En vérité, même en comptant le support des forces de sécurités bien mieux formées et équipées, l'avantage du nombre et de la férocité aurait pu faire pencher la balance du côté de l'ennemi.
Non, c'étaient bien les Kroots qui les avaient sauvés.
Liam était un bon croyant : il savait à quel point la fréquentation des mutants, des hérétiques et par-dessus tout des aliens était néfaste pour son âme, mais -l'empereur-dieu lui pardonne- il avait soupiré de soulagement en voyant ces mercenaires se joindre à leurs forces avant la bataille. Le capitaine avait eu une rudement bonne idée en les recrutant : s'ils restaient de dégoûtants non-humains, ils étaient sacrément bons lorsqu'il s'agissait de se battre (surtout au corps à corps), et avaient coupé court à tout tentative d'abordage au cours des huit dernières années. Ils avaient quitté les systèmes de recyclage d'oxygène (leur campement assigné) par centaines, et avaient absolument oblitéré les forces de Jarek dès la première bataille. Les mutants survivants étaient retournés là d'où ils venaient, et les chefs des macro-batteries avaient repris leur indépendance dès la défaite de leur leader.

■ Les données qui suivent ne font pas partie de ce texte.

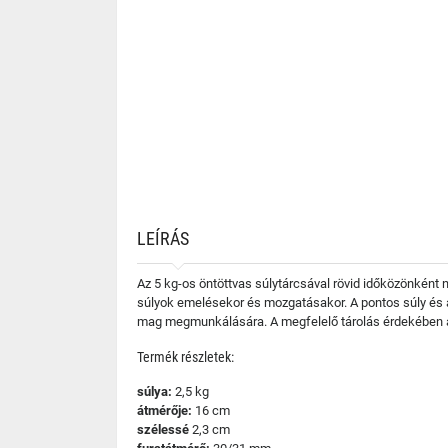
LEÍRÁS
Az 5 kg-os öntöttvas súlytárcsával rövid időközönként n
súlyok emelésekor és mozgatásakor. A pontos súly és a 
mag megmunkálására. A megfelelő tárolás érdekében aján
Termék részletek:
súlya:
2,5 kg
átmérője:
16 cm
szélessé
2,3 cm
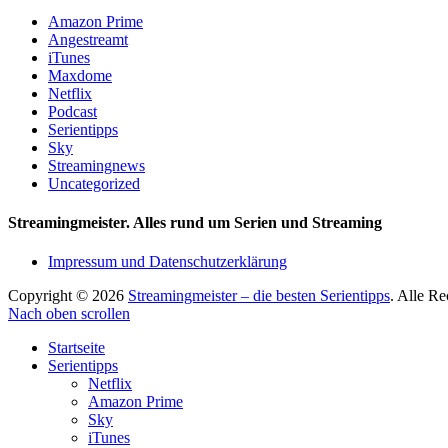
Amazon Prime
Angestreamt
iTunes
Maxdome
Netflix
Podcast
Serientipps
Sky
Streamingnews
Uncategorized
Streamingmeister. Alles rund um Serien und Streaming
Impressum und Datenschutzerklärung
Copyright © 2026
Streamingmeister – die besten Serientipps
. Alle R
Nach oben scrollen
Startseite
Serientipps
Netflix
Amazon Prime
Sky
iTunes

Liam n'avait pas eu à tirer un seul coup de feu.
Et maintenant, ils festoyaient avec leurs alliés, chantant dans leur étrange langage caquetant. Leurs becs les empêchaient de parler le gothique, mais ils avaient enrôlé quelques interprètes, qui reprenaient leurs chants dans des tonalités inaccessibles aux kroots.

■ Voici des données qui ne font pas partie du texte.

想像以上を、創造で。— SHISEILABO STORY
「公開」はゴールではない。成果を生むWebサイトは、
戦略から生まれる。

À les voir ainsi, si l'on omettait leur énorme bec, les épines de kératine qui recouvraient tout leur corps, leurs mains à quatre doigts et leurs talons inversés, ils avaient quelque chose de presque humain. L'empereur lui pardonne une fois de plus, mais Liam les aurait presque apprécié. Ils étaient forts, loyaux et avaient un bon sens de l'humour.
C'était le cannibalisme qui ne passait pas.
Les kroots étaient cannibales, c'était dans leur culture. Le capitaine avait insisté sur ce point lors de leur recrutement, et on avait frôlé la mutinerie ce jour-là. Il y avait une histoire d'assimilation dans tout ça, lui avait assuré un des membres de la sécurité. Ils conféraient certaines caractéristiques de la chair qu'ils consommaient à leur descendance, ou quelque chose comme ça. D'après le même individu, les chiens et les bêtes de somme des kroots étaient de lointains cousins dégénérés, punis par leur métabolisme pour avoir négligé leur alimentation en viande fraîche. Liam ne pouvait nier que les ressemblances physiques étaient criantes. Becs, pics de kératine, griffes... Tout y était.
Mais tout le monde s'était habitué à eux. Même les prêtres ne faisaient plus attention, et il y en avait quelques-uns pour partager le repas des kroots, qu'ils faisaient quand même attention de cuire au préalable.
Les aliens s'étaient servis dans le zoo d'animaux exotiques du capitaine, et étaient actuellement occupés à les dévorer. Il y aurait sûrement de quoi améliorer leurs générations futures, là-dedans...
Mais il n'y avait pas
tellement d'animaux dans la collection du capitaine. Et ils étaient au moins trois cent kroots et autant d'humains attablés.
L'alien qui venait de lui tendre une pièce de viande blanche à peine cuite s'était rassis avec ses frères de race, et avait repris sa discussion. Il riait, à présent. Son visage se tourna vers Liam, et, même s'il lui manquait l'élasticité pour mimer une expression humaine, Liam eut la distincte impression qu'on lui adressait un sourire goguenard.
Il était presque humain, avec ses grandes mains, son dos voûté, sa queue vestigiale presque entièrement résorbée...
Le bec de l'alien arracha un quartier de chair à sa brochette.
C'en était trop pour Liam. Il se leva brusquement, arracha le bout de viande des mains du kroot, et mordit dedans à pleine dents, laissant avec délectation le jus rouge couler sur ses joues.
Il y eut un bref moment de silence, l'un des aliens fit une remarque, et ils s'esclaffèrent tous en même temps. Liam ne sortirait peut-être jamais de ce vaisseau, mais il était en vie et il avait de quoi manger.